CAD/CAM technology finds its way into dental education
JENA, Germany: While a number of dental laboratories use CAD/CAM technology these days, the computer-assisted design and fabrication of inlays, crowns and smaller bridges is not widely taught at dental schools yet. One of the first university hospitals in Germany to do so, the Jena University Hospital teaches dental students to use state-of-the-art digital technology.
The small camera head passes over the teeth without touching them to obtain a 3-D digital image, which is immediately displayed on the screen. In this way, the patient is spared the usual biting into an impression compound. “We are very proud to be able to use this camera for a project,” says Prof. Harald Küpper, Director of the Department of Prosthodontics and Dental Materials Science at the hospital.
“The oral cavity is a dark, enclosed space and therefore difficult to represent visually,” said Küpper. It is not possible to capture the entire dentition with just a single shot in all three dimensions. The dentist scans the teeth by moving the camera with its finger-sized head in a smooth motion over the teeth at a short distance to create a number of frames that can be joined to form a complete 3-D image.

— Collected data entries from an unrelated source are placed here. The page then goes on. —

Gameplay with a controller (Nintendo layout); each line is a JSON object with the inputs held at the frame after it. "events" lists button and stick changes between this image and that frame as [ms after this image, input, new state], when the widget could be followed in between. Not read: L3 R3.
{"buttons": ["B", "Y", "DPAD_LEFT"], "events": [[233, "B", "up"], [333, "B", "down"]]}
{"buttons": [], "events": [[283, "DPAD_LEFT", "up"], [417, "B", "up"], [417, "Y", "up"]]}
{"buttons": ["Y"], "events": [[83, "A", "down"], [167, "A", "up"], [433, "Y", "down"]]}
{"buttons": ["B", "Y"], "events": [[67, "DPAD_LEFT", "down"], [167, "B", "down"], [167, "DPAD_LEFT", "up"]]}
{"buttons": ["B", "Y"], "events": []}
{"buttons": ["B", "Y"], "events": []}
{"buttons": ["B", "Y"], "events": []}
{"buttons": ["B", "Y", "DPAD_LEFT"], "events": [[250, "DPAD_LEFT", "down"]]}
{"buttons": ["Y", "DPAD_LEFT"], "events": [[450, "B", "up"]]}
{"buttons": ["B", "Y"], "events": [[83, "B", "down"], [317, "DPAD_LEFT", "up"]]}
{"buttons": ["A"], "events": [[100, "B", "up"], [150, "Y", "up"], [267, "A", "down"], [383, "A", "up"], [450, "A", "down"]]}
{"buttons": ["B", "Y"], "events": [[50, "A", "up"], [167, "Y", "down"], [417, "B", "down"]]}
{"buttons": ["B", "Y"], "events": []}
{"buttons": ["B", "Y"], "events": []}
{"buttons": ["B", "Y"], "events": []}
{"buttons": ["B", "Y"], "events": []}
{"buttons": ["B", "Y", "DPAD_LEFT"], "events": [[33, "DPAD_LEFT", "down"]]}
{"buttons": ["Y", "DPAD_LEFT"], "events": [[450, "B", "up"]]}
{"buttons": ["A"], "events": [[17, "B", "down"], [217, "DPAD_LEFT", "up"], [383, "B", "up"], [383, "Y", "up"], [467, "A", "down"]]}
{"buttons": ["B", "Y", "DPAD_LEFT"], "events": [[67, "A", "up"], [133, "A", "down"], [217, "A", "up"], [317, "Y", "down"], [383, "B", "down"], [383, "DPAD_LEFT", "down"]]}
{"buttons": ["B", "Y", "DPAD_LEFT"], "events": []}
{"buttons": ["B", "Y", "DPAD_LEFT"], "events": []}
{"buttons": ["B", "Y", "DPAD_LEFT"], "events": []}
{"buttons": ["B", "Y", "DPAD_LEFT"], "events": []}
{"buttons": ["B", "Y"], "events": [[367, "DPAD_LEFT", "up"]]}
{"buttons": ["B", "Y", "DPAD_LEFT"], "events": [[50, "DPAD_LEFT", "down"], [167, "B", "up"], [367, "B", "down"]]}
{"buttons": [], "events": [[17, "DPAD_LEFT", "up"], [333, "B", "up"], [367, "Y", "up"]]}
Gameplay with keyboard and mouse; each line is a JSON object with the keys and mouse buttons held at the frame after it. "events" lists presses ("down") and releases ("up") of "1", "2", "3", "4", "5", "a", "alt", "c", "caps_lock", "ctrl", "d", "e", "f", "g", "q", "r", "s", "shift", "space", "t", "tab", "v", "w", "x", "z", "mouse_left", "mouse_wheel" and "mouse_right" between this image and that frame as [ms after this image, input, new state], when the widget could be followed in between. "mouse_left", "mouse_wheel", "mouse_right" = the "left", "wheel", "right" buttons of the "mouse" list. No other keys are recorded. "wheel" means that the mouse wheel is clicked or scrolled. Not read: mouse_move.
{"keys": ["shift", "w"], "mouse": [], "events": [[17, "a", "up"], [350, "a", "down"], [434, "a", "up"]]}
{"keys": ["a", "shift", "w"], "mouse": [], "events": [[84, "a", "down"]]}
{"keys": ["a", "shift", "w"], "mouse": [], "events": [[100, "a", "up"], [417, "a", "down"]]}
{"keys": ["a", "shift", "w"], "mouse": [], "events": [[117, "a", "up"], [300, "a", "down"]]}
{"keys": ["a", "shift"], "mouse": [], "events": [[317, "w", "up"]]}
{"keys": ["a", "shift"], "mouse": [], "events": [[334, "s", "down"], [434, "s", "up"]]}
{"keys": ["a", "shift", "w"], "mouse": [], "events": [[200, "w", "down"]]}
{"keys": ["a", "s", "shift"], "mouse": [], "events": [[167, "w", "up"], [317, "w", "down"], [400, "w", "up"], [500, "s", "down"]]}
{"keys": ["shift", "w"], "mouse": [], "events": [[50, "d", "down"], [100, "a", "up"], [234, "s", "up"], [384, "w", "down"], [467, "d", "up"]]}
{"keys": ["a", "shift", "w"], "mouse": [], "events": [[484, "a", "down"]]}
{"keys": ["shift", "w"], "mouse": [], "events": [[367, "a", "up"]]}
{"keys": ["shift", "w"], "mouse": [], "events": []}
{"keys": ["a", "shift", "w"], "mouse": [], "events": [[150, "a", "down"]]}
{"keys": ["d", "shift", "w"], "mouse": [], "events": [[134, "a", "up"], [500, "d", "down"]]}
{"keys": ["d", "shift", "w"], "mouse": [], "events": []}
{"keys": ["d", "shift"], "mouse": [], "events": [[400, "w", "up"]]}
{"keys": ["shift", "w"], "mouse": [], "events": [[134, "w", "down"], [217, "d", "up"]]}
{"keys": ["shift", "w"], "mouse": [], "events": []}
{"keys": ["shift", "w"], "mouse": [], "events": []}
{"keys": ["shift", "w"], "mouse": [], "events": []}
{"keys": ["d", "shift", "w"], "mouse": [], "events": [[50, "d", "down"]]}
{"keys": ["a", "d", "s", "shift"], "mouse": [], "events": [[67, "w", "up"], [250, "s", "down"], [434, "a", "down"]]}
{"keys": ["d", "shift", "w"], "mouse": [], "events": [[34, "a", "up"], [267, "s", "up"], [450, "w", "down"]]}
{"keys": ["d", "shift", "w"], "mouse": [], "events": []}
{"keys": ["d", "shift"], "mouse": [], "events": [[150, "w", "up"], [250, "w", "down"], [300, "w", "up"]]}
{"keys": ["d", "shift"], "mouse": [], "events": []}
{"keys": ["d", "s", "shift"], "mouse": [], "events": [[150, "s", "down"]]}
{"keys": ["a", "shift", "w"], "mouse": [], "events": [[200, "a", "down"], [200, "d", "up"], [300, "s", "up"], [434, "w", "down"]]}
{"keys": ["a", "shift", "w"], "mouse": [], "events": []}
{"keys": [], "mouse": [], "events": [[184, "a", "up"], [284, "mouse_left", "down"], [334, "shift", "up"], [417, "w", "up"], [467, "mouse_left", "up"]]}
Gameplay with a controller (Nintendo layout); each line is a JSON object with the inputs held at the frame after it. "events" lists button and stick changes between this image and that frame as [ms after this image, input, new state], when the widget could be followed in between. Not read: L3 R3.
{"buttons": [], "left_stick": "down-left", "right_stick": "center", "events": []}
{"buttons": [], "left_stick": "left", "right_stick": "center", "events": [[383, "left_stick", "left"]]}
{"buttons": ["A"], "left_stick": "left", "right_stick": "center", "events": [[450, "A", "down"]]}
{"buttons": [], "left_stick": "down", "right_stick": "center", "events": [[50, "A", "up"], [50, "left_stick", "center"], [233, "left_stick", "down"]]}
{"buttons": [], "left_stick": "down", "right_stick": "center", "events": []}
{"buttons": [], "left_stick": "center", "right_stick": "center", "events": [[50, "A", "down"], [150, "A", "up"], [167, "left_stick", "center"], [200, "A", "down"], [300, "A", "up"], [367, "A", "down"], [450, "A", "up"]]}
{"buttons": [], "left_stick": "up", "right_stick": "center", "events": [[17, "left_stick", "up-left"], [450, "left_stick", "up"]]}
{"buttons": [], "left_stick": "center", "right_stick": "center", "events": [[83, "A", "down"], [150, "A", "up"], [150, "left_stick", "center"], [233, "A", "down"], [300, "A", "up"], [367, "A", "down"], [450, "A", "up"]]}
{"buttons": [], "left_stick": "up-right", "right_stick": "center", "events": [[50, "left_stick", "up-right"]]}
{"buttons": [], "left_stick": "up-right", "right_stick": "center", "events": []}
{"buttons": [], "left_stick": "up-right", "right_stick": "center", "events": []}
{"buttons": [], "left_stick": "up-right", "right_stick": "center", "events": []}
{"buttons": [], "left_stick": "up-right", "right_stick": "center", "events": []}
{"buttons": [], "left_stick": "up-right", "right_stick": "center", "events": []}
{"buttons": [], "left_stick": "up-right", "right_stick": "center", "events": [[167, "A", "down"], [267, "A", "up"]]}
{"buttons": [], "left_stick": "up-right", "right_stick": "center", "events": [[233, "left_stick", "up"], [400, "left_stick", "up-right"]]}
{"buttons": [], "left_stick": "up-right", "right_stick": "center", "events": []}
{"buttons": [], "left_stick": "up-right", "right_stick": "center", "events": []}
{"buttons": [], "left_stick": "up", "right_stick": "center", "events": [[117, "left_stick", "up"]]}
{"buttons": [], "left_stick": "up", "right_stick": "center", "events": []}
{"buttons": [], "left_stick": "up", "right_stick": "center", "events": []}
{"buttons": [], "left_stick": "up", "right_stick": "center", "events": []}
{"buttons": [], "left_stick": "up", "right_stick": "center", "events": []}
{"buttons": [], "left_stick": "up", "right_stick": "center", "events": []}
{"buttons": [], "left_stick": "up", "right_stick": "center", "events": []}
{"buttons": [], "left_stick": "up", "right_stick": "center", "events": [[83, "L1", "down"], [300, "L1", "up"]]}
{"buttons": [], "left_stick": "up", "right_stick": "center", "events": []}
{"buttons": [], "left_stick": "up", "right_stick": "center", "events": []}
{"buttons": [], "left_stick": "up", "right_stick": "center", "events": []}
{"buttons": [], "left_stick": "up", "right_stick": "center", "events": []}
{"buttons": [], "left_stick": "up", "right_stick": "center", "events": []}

“Camera and computer output are so good nowadays that the image appears almost simultaneously and in natural colours on the screen,” explains Küpper. For the patient, this digital impression taking is not only more pleasant than the conventional method, which may cause an unpleasant gag reflex, but also much quicker. Shortly after dentist Dr Oliver Shepherd has captured the teeth of his patient in the treatment room of the dental clinic with the camera, a suggested crown design is created with the associated software. Once the dentist has determined the final design, the data is wirelessly transmitted to a milling machine in the adjoining room, where his colleague controls how the crown is milled from a ceramic block.
The entire process is quick. “For patients, this means they need to attend one appointment only,” says Christian Black, product manager at dental manufacturer Sirona, which has supplied the camera to the Jena University Hospital dentists. Since the restoration can be placed immediately, the placement of temporaries and the usual waiting period of several weeks for permanent restoration are avoided. The camera is very precise and captures the opposing teeth, which is necessary for establishing good occlusion. “This is important because malocclusion can cause TMJ disorders in patients, which may be partly responsible for headaches or severe migraines,” explains Küpper.
Teaching CAD/CAM technology has become essential in dental education, Küpper says. He feels that being able to teach the 60 dentistry students at the hospital to use the ultra-modern technology makes a significant contribution to the quality of the dental department. “An education without this innovative technology is simply not up to date.”